Die von elf EU-Ländern geplante Einführung einer Steuer auf Finanztransaktionen ab 2014 stockt. Unter EU-Parlamentariern laufen momentan "heftige Diskussionen" über den im Februar vorgelegten Vorschlag der EU-Kommission, sagte der bei den Konservativen zuständige Berichterstatter Othmar Karas (ÖVP) am Donnerstag. Er fürchtet, dass die Einnahme zu einer nationalen Cash Cow verkommen könnte, anstatt Lenkungseffekte zu erzielen. Insgesamt seien bereits 170 Abänderungsanträge eingebracht worden.

Direkten Lobbyismus in Richtung Aufweichung gebe es nicht, sagte Karas. "Bei mir hat noch keine Bank interveniert."

Lenkungseffekt vs. Obulus

Österreich hat die Einnahmen aus der Finanztransaktionssteuer bereits für 2014 budgetiert, 500 Millionen Euro soll sie einbringen. Ob Zeitpunkt und Höhe realistisch sind, vermag Karas nicht zu sagen. "Ich kenne weder den Prozentsatz, den Österreich auf den Minimalsatz draufschlagen will, noch die Berechnungsgrundlage." Es gebe lediglich die Aussage von Bundeskanzler Werner Faymann (SPÖ), wonach er Spielraum nach oben sehe. Die Kommission sieht Steuersätze von 0,1 Prozent auf Aktien und Anleihen sowie 0,01 Prozent für Derivatkontrakte vor. Faymann hatte im Februar gesagt, bei derivativen Produkten könnte er sich 0,015 Prozent vorstellen.

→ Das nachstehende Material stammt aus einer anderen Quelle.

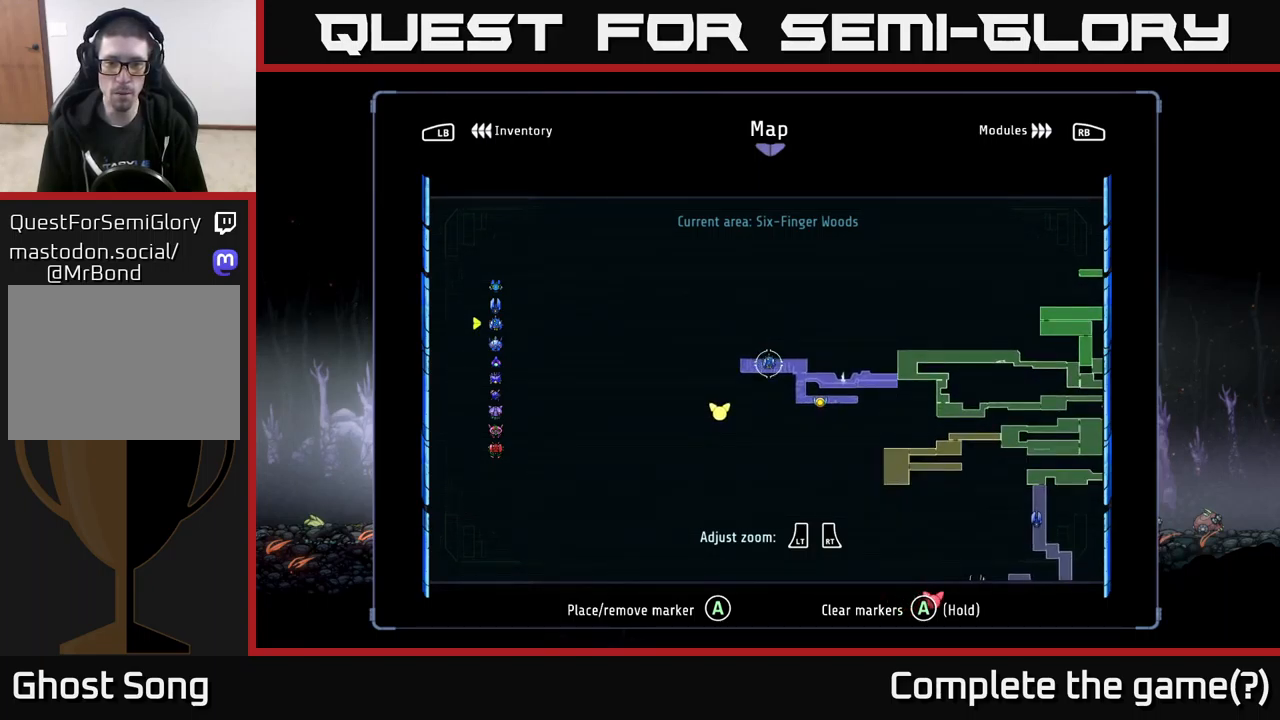
{"buttons": [], "left_stick": "right", "right_stick": "center", "events": [[333, "left_stick", "right"]]}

Die Finanzbranche jedenfalls ruft seit Monaten nach Ausnahmen, etwa bei Pensionsfonds oder Instrumenten, die nicht nur zum Zocken da sind, sondern der Absicherung von täglichen Geschäften dienen. Karas geht es laut Eigenaussage darum, die Abgabe so zu gestalten, dass sie den geplanten Lenkungseffekt erfüllt und nicht mit beschlossenen Steuerungsmaßnahmen im Finanzsektor - etwa die strengeren Kapitalvorschriften für Banken (Basel III) oder die Finanzmarktrichtlinie MiFID - im Widerspruch steht. Karas hat daher selbst neun Abänderungsanträge eingebracht.

Teufel im Detail

"Wir dürfen den ordnungspolitischen Ansatz nicht verlieren. Die Elf-Staaten-Lösung ist nur die viertbeste", so Karas. Ziel sollte sein, Finanztransaktionen weltweit zu besteuern, dafür solle sich die EU-Kommission im Rahmen der G-20 einsetzen. Weiters verlangt Karas, dass die teilnehmenden Mitgliedstaaten alle denselben Steuersatz einführen und dass die Einnahmen langfristig ins EU-Budget fließen. Das wäre freilich erst möglich, wenn alle Staaten mitmachen. Momentan sieht die EU-Kommission laut Karas vor, dass die Staaten ihren EU-Mitgliedsbeitrag um die Einnahmen bis zum Minimalsatz reduzieren können - also ein "Nullsummenspiel für die EU".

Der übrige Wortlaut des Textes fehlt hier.